Significant emphasis has been placed on the case design whose dimensions are dictated by the needs of the movement – 43mm in diameter and 13.1mm in thickness. The search for the ideal balance in terms of case style, resulted in a subtle, downturned form. Sculpted in 18-karat gold, the design is distinctive yet understated. Stable and very comfortable, it naturally follows the curves of the wrist.
Like a jewelry display case, the minimalist cladding unobtrusively protects and at the same time showcases the inner workings of the GNS1.2 WG architecture. The seamless integration of the domed sapphire crystal offers a spectacular and deep view into the lace-like intricacy of the time display complication.

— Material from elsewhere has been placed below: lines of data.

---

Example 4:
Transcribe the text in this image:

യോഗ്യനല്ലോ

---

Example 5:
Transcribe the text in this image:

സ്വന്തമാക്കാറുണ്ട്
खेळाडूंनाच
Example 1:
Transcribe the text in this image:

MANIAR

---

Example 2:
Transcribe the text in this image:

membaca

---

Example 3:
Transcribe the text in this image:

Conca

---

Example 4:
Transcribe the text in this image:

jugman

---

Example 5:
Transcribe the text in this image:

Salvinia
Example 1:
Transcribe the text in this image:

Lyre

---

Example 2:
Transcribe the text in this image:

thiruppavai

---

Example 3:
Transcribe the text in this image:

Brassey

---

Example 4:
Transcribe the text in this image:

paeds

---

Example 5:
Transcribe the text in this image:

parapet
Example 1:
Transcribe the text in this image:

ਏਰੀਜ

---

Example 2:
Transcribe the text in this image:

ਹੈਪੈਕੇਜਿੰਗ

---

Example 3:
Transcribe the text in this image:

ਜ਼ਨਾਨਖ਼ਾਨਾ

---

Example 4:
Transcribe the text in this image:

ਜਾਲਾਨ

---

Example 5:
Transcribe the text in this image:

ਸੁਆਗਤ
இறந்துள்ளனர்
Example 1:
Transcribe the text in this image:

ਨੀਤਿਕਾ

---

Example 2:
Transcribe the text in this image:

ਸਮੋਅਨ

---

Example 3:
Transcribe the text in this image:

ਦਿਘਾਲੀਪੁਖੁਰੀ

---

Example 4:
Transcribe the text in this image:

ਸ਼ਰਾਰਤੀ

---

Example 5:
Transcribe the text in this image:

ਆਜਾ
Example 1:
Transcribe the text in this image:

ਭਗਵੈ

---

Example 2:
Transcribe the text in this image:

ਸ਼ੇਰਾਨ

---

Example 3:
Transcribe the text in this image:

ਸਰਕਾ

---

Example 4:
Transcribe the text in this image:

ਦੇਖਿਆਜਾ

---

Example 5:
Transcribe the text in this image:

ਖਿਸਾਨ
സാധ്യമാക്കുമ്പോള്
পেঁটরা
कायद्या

Ethical Gold Shine Brighter
As ever, Genus remains committed to sustainable development and suppliers are individually selected with environmental and social impact in mind. Genus is dedicated to promoting the global standards of responsibility for its sector.
The case, movement main plate, bridges, and buckle are made of ethical 18-karat gold, certified by the Responsible Jewelry Council (RJC). The leather strap is sourced from a supply chain with certified traceability.

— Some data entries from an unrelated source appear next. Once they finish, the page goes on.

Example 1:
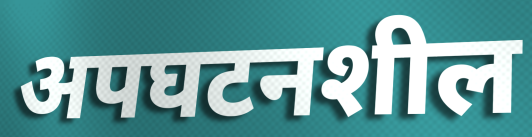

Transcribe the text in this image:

अपघटनशील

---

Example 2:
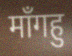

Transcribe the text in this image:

माँगहु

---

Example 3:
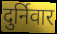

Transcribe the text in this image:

दुर्निवार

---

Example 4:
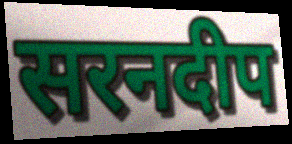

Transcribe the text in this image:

सरनदीप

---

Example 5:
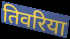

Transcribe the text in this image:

तिवरिया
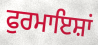
ਫੁਰਮਾਇਸ਼ਾਂ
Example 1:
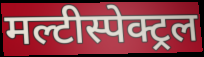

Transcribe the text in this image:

मल्टीस्पेक्ट्रल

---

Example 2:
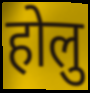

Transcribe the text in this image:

होलु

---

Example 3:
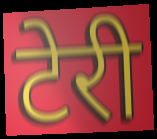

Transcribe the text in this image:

टेरी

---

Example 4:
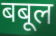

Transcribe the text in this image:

बबूल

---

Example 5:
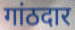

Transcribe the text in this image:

गांठदार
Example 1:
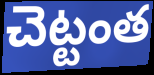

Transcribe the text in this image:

చెట్టంత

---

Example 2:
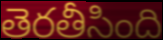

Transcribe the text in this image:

తెరతీసింది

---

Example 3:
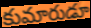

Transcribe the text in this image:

కుమారుడూ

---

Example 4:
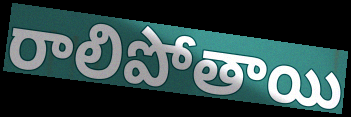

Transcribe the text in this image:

రాలిపోతాయి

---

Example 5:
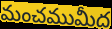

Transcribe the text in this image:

మంచముమీద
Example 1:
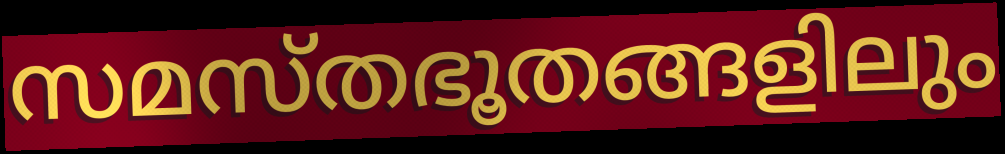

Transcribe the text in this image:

സമസ്തഭൂതങ്ങളിലും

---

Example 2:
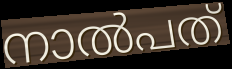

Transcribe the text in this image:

നാൽപത്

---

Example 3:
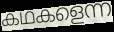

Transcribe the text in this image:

കഥകളെന്ന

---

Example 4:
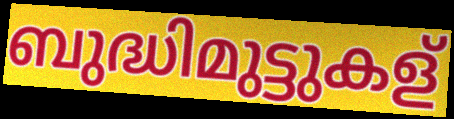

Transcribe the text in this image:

ബുദ്ധിമുട്ടുകള്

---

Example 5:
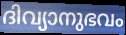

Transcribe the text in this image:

ദിവ്യാനുഭവം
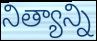
నిత్యాన్ని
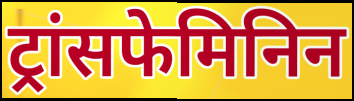
ट्रांसफेमिनिन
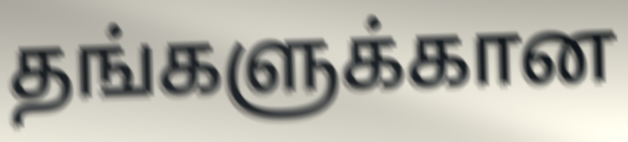
தங்களுக்கான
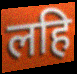
लहि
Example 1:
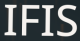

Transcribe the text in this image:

IFIS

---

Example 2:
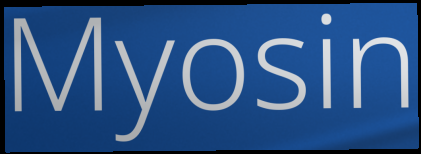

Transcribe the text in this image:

Myosin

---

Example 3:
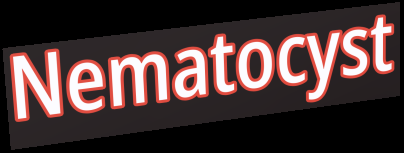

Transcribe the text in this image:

Nematocyst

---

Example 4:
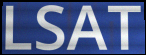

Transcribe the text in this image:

LSAT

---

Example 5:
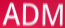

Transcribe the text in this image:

One World Premiere, Two Inventions
The innovations introduced by this GNS model, imagined by Geneva watchmaker Sébastien Billières, stem from his passion, his expertise, his skill and abundant creativity. Behind this distinctive approach to telling time resides a series of challenges.
First, the two main characteristics that distinguish the GNS are the subject of two patent applications. The procession of the Genera around the orbits was a major challenge. Indeed, whilst they must be held in place, they must also be able to move untethered. Solidly anchored and yet mobile, they travel from one section of the figure 8-shaped display to the other, smoothly crossing the tangent of the two large wheels. This ‘changing of the guard’, as it were, occurs as the eleven Genera advance in single file, without the risk of friction damage to the blued finish of the wheels. The Genus and trailing Genera are completely independent and unattached and follow each other without touching.
Second, the gear that guides each hour satellite is one of the largest designed. Its teeth are located on the inner edge. This ring must remain perfectly flat, even after the extreme precision wire-cut EDM process – erosion wire cutting – and its finishing. Finally, work on the reduction of friction has been affected to guarantee a running time compatible with current standards, while feeding energy to a particularly high number of moving parts.